The adventure continues, with final approval of the text and cover for Book 2 of Adeslverein, (AKA The Civil War Years). Two down and one to go! Mike at Strider Nolan (the publisher of record) is editing the final volume. When that is done, all I need do is review it, and the final cover… wait for the printed version to come in the mail, and there we are… nothing much to do until December, except continue scrounging for reviews. This time around, because I have delayed final release of all three volumes until December, I can appeal for reviews from print venues which prefer to do reviews beforehand. As I discovered last year with “Truckee” it takes anywhere from a month to six months to squeeze a review out of some venues. Ideally, the reviews appear around about the time that the books will be available. It’s still very much a crap-shoot, though. A couple of months ago, another IAG member who was a subsidy publisher, pointed out that getting one single review for every four review copies sent out was a pretty good return on the investment.

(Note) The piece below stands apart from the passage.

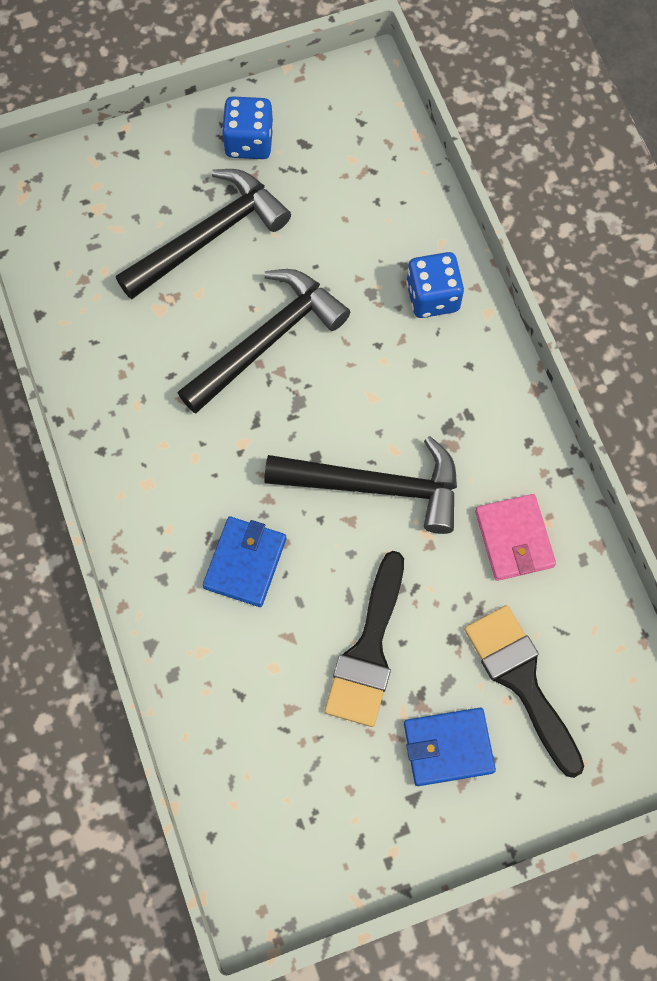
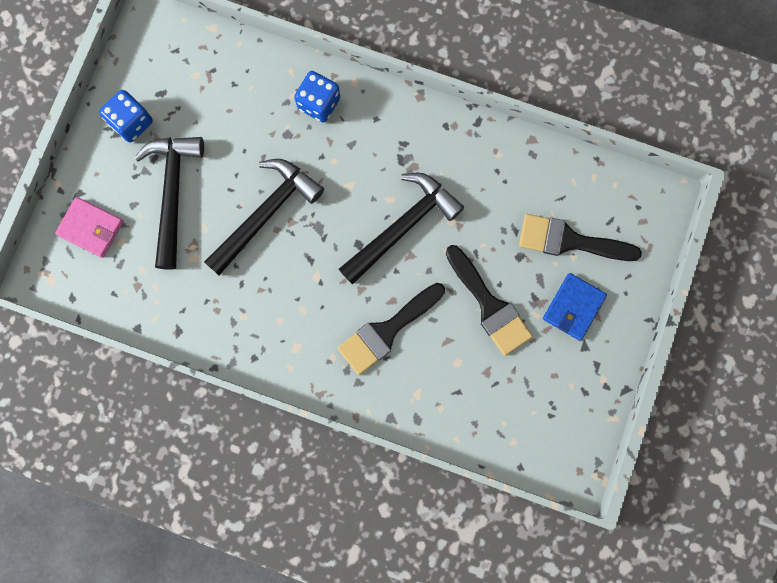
camera: 50 degrees left, 10 degrees up
black hammer [178,269,350,414] -> black hammer turned 45 degrees clockwise [204,159,324,275]
blue wallet [203,516,286,607] -> black brush [338,283,445,375]
pink wallet [475,494,556,581] -> pink wallet moved to [55,197,124,258]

I was startled to find that out, actually. I’ve been doing reviews for a while, for Blogger News. My thought was, if I have the book in hand, and I have asked for it… well, then I am pretty well committed to doing the review. I only ask for books that I am semi-interested in reading anyway, so it’s not like this is an insurmountable chore. It does appear that there are all sorts of scope for interestingly shadowy dealings in the review gig. The first of them is that the main print review producers – the Mt. Everests of the literary scene, like the New York Times Book Review- receive simply tons of free review copies of books every week. There is only space for a tiny fraction of them to be read and reviewed, so the excess are mostly donated to various worthy causes. I am given to understand that most of the other reputable reviewers do likewise. For a writer, sending out review copies is a gamble anyway. Not quite up there with playing the lottery, but pretty darned close. You have to put the book out there, one way or another. Many of the mainstream literary review publications don’t do publish-on-demand books (the snotty SOB’s!) so those of us who have done small press or independently published books have to go to the second tier review sites, of which there are any number, in response to demand. Some of these sites and reviewers are reputable and discriminating; those are the ones that are as exacting in their requirements as any of the mainline published reviewers. Some are not; but all of them depend on volunteer reviewers, even if it is only a review as basic as one posted on Amazon.com. This is one of them – for which I do reviews, also.

By volunteer, I mean that like me – they usually like books and reading. Getting sent any number of freshly-minted books that you didn’t pay for is still a bit of a tiny thrill to me and I would presume for many of the other volunteers. Strictly speaking, that is how we are paid – with a free copy of a book. After we post the review, we can do whatever we like with it; put it on our own shelves, donate to a local library, school or hospital, trot down to Half-Price Books, put it on E-bay, whatever. From a discussion in the IAG forum last week, it does appear that a certain degree of corruption as tiptoed into this arrangement. That is, reviewers trolling in the pools of small-press and POD authors, offering reviews and requesting book copies… and then either producing a very cursory review with a five-star rating, such as might be dashed off by reading the back cover or the accompanying publicity materials, and then offering the book for sale on E-bay or some such. Sometimes a review copy is even offered in the “used” section of the Amazon listing, in competition with a new version! Or even worse, no review at all. This has some of the IAG members fit to be tied; not only does the cost of review copies comes out of our pocket, but every sale of a new copy of our book is precious, as our sales stats inch ever higher. Some of us are considering stamping “review copy” in a couple of places in the interior margins, but for now, naming and shaming those particular review sites and reviewers is enough. In the meantime, treat short, glowing but 5-star reviews with extreme suspicion. Especially if the reviewer does a lot of reviews; I’m doing good if I can read half a dozen books in a month and pound out 300-plus words, but then I have a life, two jobs and another book to finish.